2. Back-translation using the baseline NMT model to generate pseudo-source sentences.
3. Mixed fine-tuning with aggressive oversampling of synthetic data (mixture weight α=0.9 in practice).

Reported gains in several language pairs range from +2 to +6 BLEU, while preserving overall translation quality. There is emphasis on prompt engineering (adding domain tags), sampling strategies (top-k, top-p), tagging synthetic data, and maintaining a small in-domain validation/test set for robust evaluation (Moslem et al., 2022).

5. Empirical Performance and Evaluation

The Nguyen et al. experiments (Nguyen et al., 27 Jan 2026) benchmark DA methods on both overall BLEU and error-specific categories (collocation and word-by-word translations):

Method	BLEU	Δ vs. Baseline
Baseline	29.89	—
Easy Data Augment	36.37	+6.48
Semantic Embedding	39.20	+9.31
MTL DA (Token+Swap)	40.64	+10.75
Sentence Boundary (p=0.7)	41.33	+11.44

In error-focused ablations (collocation and word-by-word issues in sentences with per-sentence BLEU 0.2–0.4), both MTL DA and SBA outperformed the baseline, with SBA providing the best aggregate improvement. No human evaluation, chrF, or TER metrics are reported in the Bahnaric literature to date, but general NMT adaptation studies report consistent gains in automatic and human metrics (Moslem et al., 2022).

6. Practical Guidelines and Recommendations

For domain-specific Vietnamese-Bahnaric MT in low-resource settings:

Data augmentation is essential: Adopt both MTL DA (preferably “Token+Swap” noise) and SBA, which have complementary effects and yield maximal BLEU improvements (Nguyen et al., 27 Jan 2026).
Apply syllable-level tokenization: Given the orthographic characteristics of both languages.
Leverage pre-trained Vietnamese or multilingual models: Fine-tune these backbones with the DA-augmented corpus.

> [What is expected]:
Pick up the text on Vietnamese-Bahnaric machine translation at the point where it stops and continue it. The records that come next are separate material and have no connection to the text on Vietnamese-Bahnaric translation.

> [Data for analysis]:
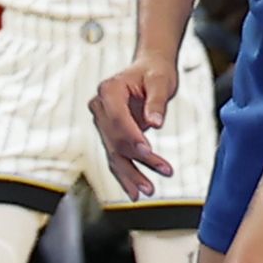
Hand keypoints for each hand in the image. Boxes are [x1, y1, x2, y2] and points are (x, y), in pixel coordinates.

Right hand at [93, 55, 178, 198]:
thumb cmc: (155, 73)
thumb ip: (157, 102)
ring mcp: (103, 122)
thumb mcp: (161, 81)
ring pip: (114, 153)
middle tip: (162, 171)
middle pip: (115, 139)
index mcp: (108, 90)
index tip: (148, 151)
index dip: (132, 136)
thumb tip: (156, 123)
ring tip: (148, 191)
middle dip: (137, 159)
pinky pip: (116, 156)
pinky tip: (135, 192)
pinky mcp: (111, 133)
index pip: (117, 118)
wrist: (149, 69)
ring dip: (131, 173)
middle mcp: (100, 107)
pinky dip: (125, 174)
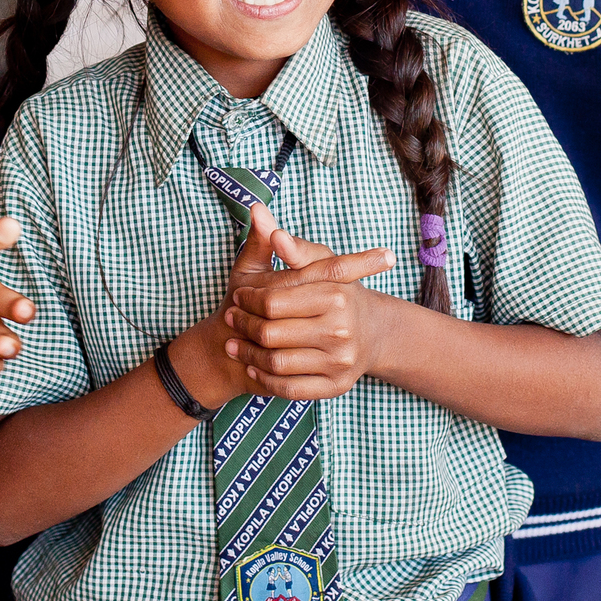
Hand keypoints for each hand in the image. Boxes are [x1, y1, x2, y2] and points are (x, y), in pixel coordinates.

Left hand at [214, 202, 395, 400]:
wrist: (370, 332)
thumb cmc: (331, 292)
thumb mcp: (314, 263)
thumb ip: (286, 244)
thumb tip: (257, 212)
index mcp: (337, 294)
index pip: (274, 301)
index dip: (250, 298)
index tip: (240, 295)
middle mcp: (342, 329)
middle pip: (271, 333)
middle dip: (244, 325)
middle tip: (231, 319)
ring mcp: (340, 361)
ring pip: (276, 362)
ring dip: (248, 353)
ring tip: (234, 342)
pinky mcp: (336, 387)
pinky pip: (289, 388)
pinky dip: (265, 378)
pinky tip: (253, 364)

> [Result for this exercise]:
Oversample in-domain and synthetic data for fine-tuning: Maintain a 9:1 ratio in favor of domain-augmented data per step (Moslem et al., 2022).
Minimal reliance on external resources: Both leading Bahnaric strategies report results without additional monolingual data or large dictionaries. When such resources become available, back-translation and domain-invariant/private modeling can be introduced (Gu et al., 2019).
Rigorous validation: Hold out 50–200 in-domain sentence pairs for spBLEU or BLEU evaluation, focusing on terminology consistency and translation acceptability.
Phrase and terminology extraction: Use hard lexical constraints at test time if preservation of specific terms is critical (Moslem et al., 2022).

7. Future Directions and Limitations

Current state-of-the-art DA methods for Vietnamese-Bahnaric translation do not require complex preprocessing or extra systems, streamlining their deployment in real-world settings (Nguyen et al., 27 Jan 2026). However, the literature acknowledges that their effectiveness has not yet been tested in hybrid pipelines combining sentence-level DA with back-translation, nor with larger Transformer models. No systematic human evaluation has been reported for the Bahnaric context. Expanding to other dialects, integrating external monolingual data, or leveraging the shared/private adversarial NMT frameworks are plausible next steps, as are adaptation to extremely low-resource settings and broader domain adaptation studies (Gu et al., 2019, Moslem et al., 2022, Nguyen et al., 27 Jan 2026).